Angelic acid is a monocarboxylic unsaturated organic acid, mostly found in the plants of the family Apiaceae. It is a volatile solid with a biting taste and pungent sour odor. It is the cis isomer of 2-methyl-2-butenoic acid, which easily converts to the trans isomer, tiglic acid, upon heating or reaction with inorganic acids. The reverse transformation occurs much less readily. The salts and esters of angelic acid are called angelates. Angelic acid esters are the active components of herbal medicine used against a wide range of various health disturbances including pains, fever, gout, heartburn, etc.

==Name and discovery==
Angelic acid was first isolated by the German pharmacist Ludwig Andreas Buchner (1813–1897) in 1842 from the roots of garden Angelica.

==Occurrence==
Angelic acid occurs in the roots of many plants, especially of the family Apiaceae. These plants include Angelica archangelica, Peucedanum ostruthium (masterwort), Levisticum officinale (lovage), Ferula moschata (herb Sumbul) and Laserpitium latifolium. In the latter plant, it is present in the resin called laserpicium, and the oil of carrot also contains angelic acid. Sumbul plants might contain not angelic acid itself, but a larger complex which breaks into angelic acid upon processing. The acid can also be extracted from the oil of chamomile flowers, and 85% of Roman chamomile (Anthemis nobilis) oil consists of esters of angelic and tiglic acids; it also contains isobutyl angelate and amyl angelate. The acid content is highest in Angelica archangelica where it is about 0.3%.

==Properties==
Angelic acid is a volatile solid with a biting taste and pungent sour odor. It crystallizes in colorless monoclinic prisms which dissolve rapidly in alcohol or hot water and slowly in cold water. Angelic and tiglic acid are cis and trans isomers of 2-methyl-2-butenoic acid, respectively. The former can be entirely converted to the latter by boiling for about 40 hours, by reaction with sulfuric and other acids, by heating with a base to a temperature above 100 °C, or simply by storing the acid for about 25 years. The reverse transformation occurs much less readily; it can be induced by ultraviolet light, but not with visible light. The conversion rate is low and only 0.36 g of angelic acid could be obtained from 13 g of tiglic acid after 43-day irradiation with a 500-watt lamp. Being the cis isomer, angelic acid has a lower melting point and higher acid dissociation constant than tiglic acid, in accordance to usually observed trends.

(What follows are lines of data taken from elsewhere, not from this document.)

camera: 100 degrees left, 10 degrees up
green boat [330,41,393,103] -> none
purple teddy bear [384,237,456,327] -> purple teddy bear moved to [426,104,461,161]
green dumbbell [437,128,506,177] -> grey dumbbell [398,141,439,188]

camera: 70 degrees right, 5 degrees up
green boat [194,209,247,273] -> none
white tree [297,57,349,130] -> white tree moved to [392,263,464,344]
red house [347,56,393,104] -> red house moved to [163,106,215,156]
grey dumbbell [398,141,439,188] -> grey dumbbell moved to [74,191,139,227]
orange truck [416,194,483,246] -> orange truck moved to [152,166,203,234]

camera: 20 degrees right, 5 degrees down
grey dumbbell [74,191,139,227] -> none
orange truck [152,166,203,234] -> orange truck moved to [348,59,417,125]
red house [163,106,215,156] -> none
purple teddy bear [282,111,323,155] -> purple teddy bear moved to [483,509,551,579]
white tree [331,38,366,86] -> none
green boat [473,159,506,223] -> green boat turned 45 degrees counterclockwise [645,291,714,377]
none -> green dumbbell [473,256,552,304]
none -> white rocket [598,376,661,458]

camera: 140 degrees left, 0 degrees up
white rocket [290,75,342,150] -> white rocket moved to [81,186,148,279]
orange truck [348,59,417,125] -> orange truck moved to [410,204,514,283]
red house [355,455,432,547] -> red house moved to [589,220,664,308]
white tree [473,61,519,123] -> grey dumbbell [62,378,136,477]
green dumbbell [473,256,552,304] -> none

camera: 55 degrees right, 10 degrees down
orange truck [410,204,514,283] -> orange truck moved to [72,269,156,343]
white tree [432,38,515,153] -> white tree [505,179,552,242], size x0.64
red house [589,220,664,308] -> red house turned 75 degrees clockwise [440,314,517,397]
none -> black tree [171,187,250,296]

Angelic acid reacts with hydrobromic acid and bromine producing bromovaleric and dibromovaleric acids, respectively, with a yield of 60–70%. Chlorovaleric and iodovaleric acids are obtained using hydrochloric and hydroiodic acids, respectively. The salts of angelic acid are called angelates. Angelates of alkaline earth metals M have a general formula M(C_{5}H_{7}O_{2})_{2} and form white, water-soluble crystals.

==Applications==
The angelic acid esters of sesquiterpene alcohols, such as petasin, are the active chemical behind the strong pain-relieving and spasmolytic action of extracts from the plant butterbur. Roman chamomile, in which esters of angelic and tiglic acids are the principal components, was used as a sedative and tonic, and as a medicine against nervous problems, fever, colic, heartburn, loss of appetite, gout, headache and other health disturbances.